Home | Connectors | Steg.ai | Steg.ai - Google Document AI Integration and Automation
Data flow: Google Document AI ? Steg.ai
When invoices, contracts, claims, or onboarding forms are processed in Google Document AI, the extracted document type, metadata, and confidence scores can be sent to Steg.ai to apply content protection and asset tagging rules. This helps organizations automatically classify sensitive documents and apply the right handling policy based on document category.
Data flow: Google Document AI ? Steg.ai
After Google Document AI extracts text, tables, or embedded images from a document, Steg.ai can be used to identify and protect sensitive visual content such as signatures, IDs, logos, or confidential diagrams. This is useful for organizations that need to share processed documents while controlling exposure of high-risk content.
Data flow: Google Document AI ? Steg.ai ? enterprise content repository or DAM
Google Document AI can extract structured metadata from documents, while Steg.ai can add image-based tags and protection labels. Together, they create richer metadata for document repositories, making it easier for teams to search, filter, and govern content across shared systems.

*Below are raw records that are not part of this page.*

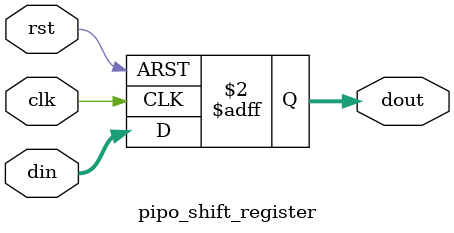
<source format=v>
`timescale 1ns / 1ps


module pipo_shift_register (
    input clk,
    input rst,
    input [3:0] din,
    output reg [3:0] dout
);
    always @(posedge clk or posedge rst) begin
        if (rst)
            dout <= 4'b0000;
        else
            dout <= din;
    end
endmodule

</source>
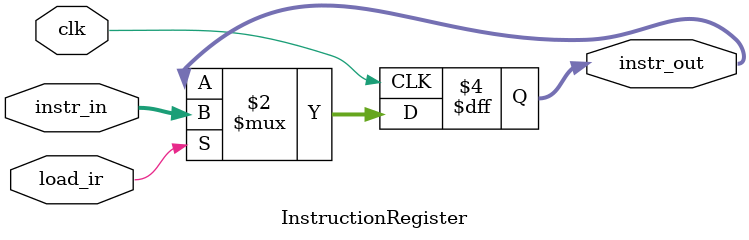
<source format=v>
module InstructionRegister (
    input wire clk,
    input wire load_ir,
    input wire [15:0] instr_in,
    output reg [15:0] instr_out
);

    always @(posedge clk) begin
        if (load_ir)
            instr_out <= instr_in;
    end

endmodule
</source>
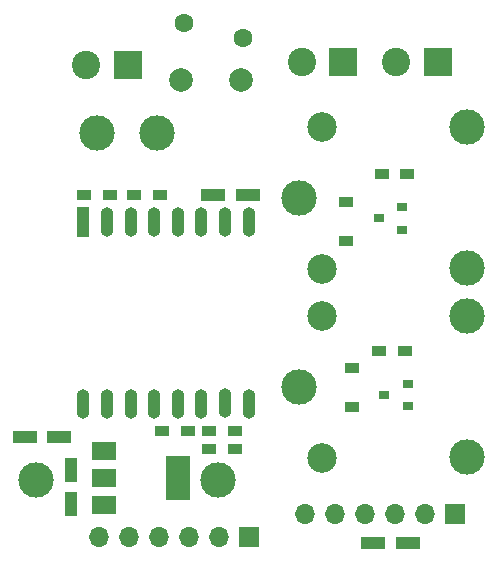
<source format=gbs>
G04 #@! TF.GenerationSoftware,KiCad,Pcbnew,no-vcs-found-aeac415~59~ubuntu16.04.1*
G04 #@! TF.CreationDate,2017-08-24T18:03:37+03:00*
G04 #@! TF.ProjectId,wifi_lights,776966695F6C69676874732E6B696361,rev?*
G04 #@! TF.SameCoordinates,Original*
G04 #@! TF.FileFunction,Soldermask,Bot*
G04 #@! TF.FilePolarity,Negative*
%FSLAX46Y46*%
G04 Gerber Fmt 4.6, Leading zero omitted, Abs format (unit mm)*
G04 Created by KiCad (PCBNEW no-vcs-found-aeac415~59~ubuntu16.04.1) date Thu Aug 24 18:03:37 2017*
%MOMM*%
%LPD*%
G01*
G04 APERTURE LIST*
%ADD10R,1.200000X0.900000*%
%ADD11O,1.700000X1.700000*%
%ADD12R,1.700000X1.700000*%
%ADD13R,0.900000X0.800000*%
%ADD14C,2.500000*%
%ADD15C,3.000000*%
%ADD16C,1.600000*%
%ADD17R,2.000000X1.500000*%
%ADD18R,2.000000X3.800000*%
%ADD19C,2.000000*%
%ADD20R,2.400000X2.400000*%
%ADD21C,2.400000*%
%ADD22R,2.150000X1.100000*%
%ADD23R,1.100000X2.150000*%
%ADD24R,1.100000X2.500000*%
%ADD25O,1.100000X2.500000*%
G04 APERTURE END LIST*
D10*
X131250000Y-67600000D03*
X131250000Y-70900000D03*
X131750000Y-85000000D03*
X131750000Y-81700000D03*
D11*
X127800000Y-94000000D03*
X130340000Y-94000000D03*
X132880000Y-94000000D03*
X135420000Y-94000000D03*
X137960000Y-94000000D03*
D12*
X140500000Y-94000000D03*
D13*
X134000000Y-69000000D03*
X136000000Y-69950000D03*
X136000000Y-68050000D03*
X136500000Y-83000000D03*
X136500000Y-84900000D03*
X134500000Y-83950000D03*
D10*
X113300000Y-67000000D03*
X115500000Y-67000000D03*
X111250000Y-67000000D03*
X109050000Y-67000000D03*
X119650000Y-88500000D03*
X121850000Y-88500000D03*
X117850000Y-87000000D03*
X115650000Y-87000000D03*
X121850000Y-87000000D03*
X119650000Y-87000000D03*
X136450000Y-65250000D03*
X134250000Y-65250000D03*
X134050000Y-80250000D03*
X136250000Y-80250000D03*
D14*
X129200000Y-73300000D03*
X129200000Y-61300000D03*
D15*
X127250000Y-67250000D03*
X141450000Y-73250000D03*
X141450000Y-61250000D03*
X141450000Y-77250000D03*
X141450000Y-89250000D03*
X127250000Y-83250000D03*
D14*
X129200000Y-77300000D03*
X129200000Y-89300000D03*
D16*
X117500000Y-52450000D03*
X122500000Y-53750000D03*
D17*
X110750000Y-93300000D03*
X110750000Y-88700000D03*
X110750000Y-91000000D03*
D18*
X117050000Y-91000000D03*
D19*
X122330000Y-57260000D03*
X117250000Y-57250000D03*
D11*
X110300000Y-96000000D03*
X112840000Y-96000000D03*
X115380000Y-96000000D03*
X117920000Y-96000000D03*
X120460000Y-96000000D03*
D12*
X123000000Y-96000000D03*
D20*
X112750000Y-56000000D03*
D21*
X109250000Y-56000000D03*
D20*
X131000000Y-55750000D03*
D21*
X127500000Y-55750000D03*
X135500000Y-55750000D03*
D20*
X139000000Y-55750000D03*
D22*
X106975000Y-87500000D03*
X104025000Y-87500000D03*
D23*
X108000000Y-93225000D03*
X108000000Y-90275000D03*
D22*
X133550000Y-96500000D03*
X136500000Y-96500000D03*
D15*
X115200000Y-61799982D03*
X110200000Y-61799982D03*
X120400000Y-91199982D03*
X105000000Y-91199982D03*
D22*
X120025000Y-67000000D03*
X122975000Y-67000000D03*
D24*
X109000000Y-69300000D03*
D25*
X111000000Y-69300000D03*
X113000000Y-69300000D03*
X115000000Y-69300000D03*
X117000000Y-69300000D03*
X119000000Y-69300000D03*
X121000000Y-69300000D03*
X123000000Y-69300000D03*
X123000000Y-84700000D03*
X121000000Y-84600000D03*
X119000000Y-84700000D03*
X117000000Y-84700000D03*
X115000000Y-84700000D03*
X113000000Y-84700000D03*
X111000000Y-84700000D03*
X109000000Y-84700000D03*
M02*

</source>
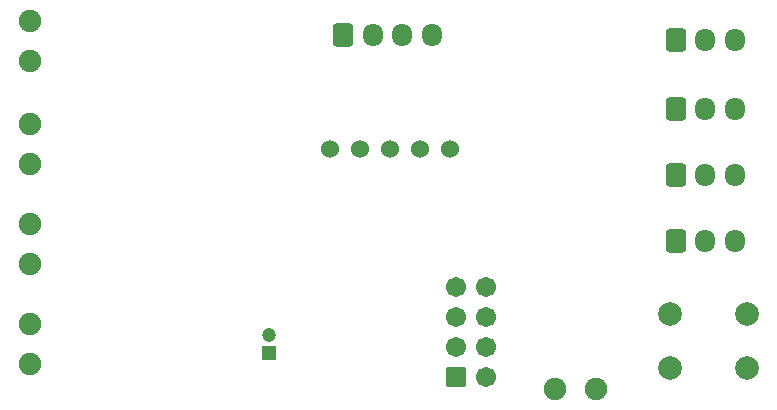
<source format=gbr>
%TF.GenerationSoftware,KiCad,Pcbnew,7.0.10*%
%TF.CreationDate,2025-04-06T19:51:51+02:00*%
%TF.ProjectId,auto_irrigator,6175746f-5f69-4727-9269-6761746f722e,rev?*%
%TF.SameCoordinates,Original*%
%TF.FileFunction,Soldermask,Bot*%
%TF.FilePolarity,Negative*%
%FSLAX46Y46*%
G04 Gerber Fmt 4.6, Leading zero omitted, Abs format (unit mm)*
G04 Created by KiCad (PCBNEW 7.0.10) date 2025-04-06 19:51:51*
%MOMM*%
%LPD*%
G01*
G04 APERTURE LIST*
G04 Aperture macros list*
%AMRoundRect*
0 Rectangle with rounded corners*
0 $1 Rounding radius*
0 $2 $3 $4 $5 $6 $7 $8 $9 X,Y pos of 4 corners*
0 Add a 4 corners polygon primitive as box body*
4,1,4,$2,$3,$4,$5,$6,$7,$8,$9,$2,$3,0*
0 Add four circle primitives for the rounded corners*
1,1,$1+$1,$2,$3*
1,1,$1+$1,$4,$5*
1,1,$1+$1,$6,$7*
1,1,$1+$1,$8,$9*
0 Add four rect primitives between the rounded corners*
20,1,$1+$1,$2,$3,$4,$5,0*
20,1,$1+$1,$4,$5,$6,$7,0*
20,1,$1+$1,$6,$7,$8,$9,0*
20,1,$1+$1,$8,$9,$2,$3,0*%
G04 Aperture macros list end*
%ADD10RoundRect,0.250000X-0.600000X-0.725000X0.600000X-0.725000X0.600000X0.725000X-0.600000X0.725000X0*%
%ADD11O,1.700000X1.950000*%
%ADD12C,1.905000*%
%ADD13C,1.524000*%
%ADD14C,2.000000*%
%ADD15RoundRect,0.102000X0.750000X-0.750000X0.750000X0.750000X-0.750000X0.750000X-0.750000X-0.750000X0*%
%ADD16C,1.704000*%
%ADD17R,1.200000X1.200000*%
%ADD18C,1.200000*%
G04 APERTURE END LIST*
D10*
%TO.C,J7*%
X193588000Y-78694000D03*
D11*
X196088000Y-78694000D03*
X198588000Y-78694000D03*
%TD*%
D12*
%TO.C,J2*%
X138880500Y-65610000D03*
X138880500Y-69010000D03*
%TD*%
D13*
%TO.C,P1*%
X164338000Y-76454000D03*
X166878000Y-76454000D03*
X169418000Y-76454000D03*
X171958000Y-76454000D03*
X174498000Y-76454000D03*
%TD*%
D10*
%TO.C,J8*%
X193588000Y-84236000D03*
D11*
X196088000Y-84236000D03*
X198588000Y-84236000D03*
%TD*%
D12*
%TO.C,J4*%
X138880500Y-82804000D03*
X138880500Y-86204000D03*
%TD*%
D10*
%TO.C,J6*%
X165434000Y-66802000D03*
D11*
X167934000Y-66802000D03*
X170434000Y-66802000D03*
X172934000Y-66802000D03*
%TD*%
D12*
%TO.C,J1*%
X183388000Y-96774000D03*
X186788000Y-96774000D03*
%TD*%
D10*
%TO.C,J9*%
X193588000Y-67264000D03*
D11*
X196088000Y-67264000D03*
X198588000Y-67264000D03*
%TD*%
D12*
%TO.C,J5*%
X138880500Y-91264000D03*
X138880500Y-94664000D03*
%TD*%
D14*
%TO.C,SW1*%
X193092000Y-90460000D03*
X199592000Y-90460000D03*
X193092000Y-94960000D03*
X199592000Y-94960000D03*
%TD*%
D12*
%TO.C,J3*%
X138880500Y-74324000D03*
X138880500Y-77724000D03*
%TD*%
D15*
%TO.C,U3*%
X175006000Y-95758000D03*
D16*
X175006000Y-93218000D03*
X175006000Y-90678000D03*
X175006000Y-88138000D03*
X177546000Y-95758000D03*
X177546000Y-93218000D03*
X177546000Y-90678000D03*
X177546000Y-88138000D03*
%TD*%
D17*
%TO.C,C3*%
X159106000Y-93686600D03*
D18*
X159106000Y-92186600D03*
%TD*%
D10*
%TO.C,J10*%
X193588000Y-73106000D03*
D11*
X196088000Y-73106000D03*
X198588000Y-73106000D03*
%TD*%
M02*

</source>
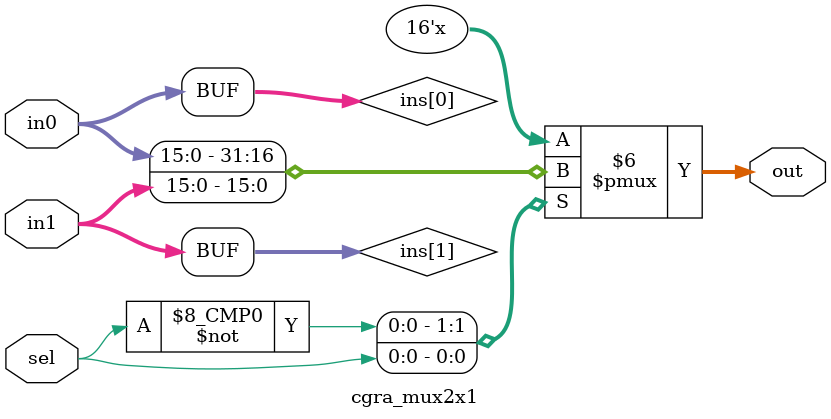
<source format=v>

module cgra_mux2x1 #
(
  parameter WIDTH = 16
)
(
  input [1-1:0] sel,
  input [WIDTH-1:0] in0,
  input [WIDTH-1:0] in1,
  output [WIDTH-1:0] out
);

  wire [WIDTH-1:0] ins [0:2-1];
  assign ins[0] = in0;
  assign ins[1] = in1;
  assign out = ins[sel];

endmodule

</source>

Data flow: Google Document AI ? Steg.ai
Legal and compliance teams often process contracts, policy documents, and agreements that include embedded signatures, stamps, seals, or branded visuals. Google Document AI can extract the text and structure, while Steg.ai can detect and tag these embedded visual elements for review or protection.
Data flow: Google Document AI ? Steg.ai
In insurance, healthcare, or public sector workflows, Google Document AI can extract information from claim forms, case files, and supporting documents. Steg.ai can then tag related images or attachments, such as photos, scans, or supporting evidence, so claims teams can quickly locate and protect the right assets.
Data flow: Bi-directional
Google Document AI can identify text and document structure, while Steg.ai can classify and protect sensitive visual content. Together, they can support a workflow where documents are analyzed, sensitive elements are flagged, and protected versions are prepared for sharing with external parties, partners, or internal teams with limited access.
Data flow: Google Document AI ? Steg.ai
For HR, vendor onboarding, or customer onboarding processes, Google Document AI can extract data from forms, IDs, and supporting documents. Steg.ai can then tag and protect the associated images and document assets, helping organizations maintain secure records while accelerating onboarding workflows.
Data flow: Google Document AI ? Steg.ai ? records management or DAM platform
Organizations with large digital archives can use Google Document AI to extract document metadata at scale and Steg.ai to classify and protect the associated assets. This creates a more governed records environment where archives are easier to audit, retain, and retrieve according to business and regulatory requirements.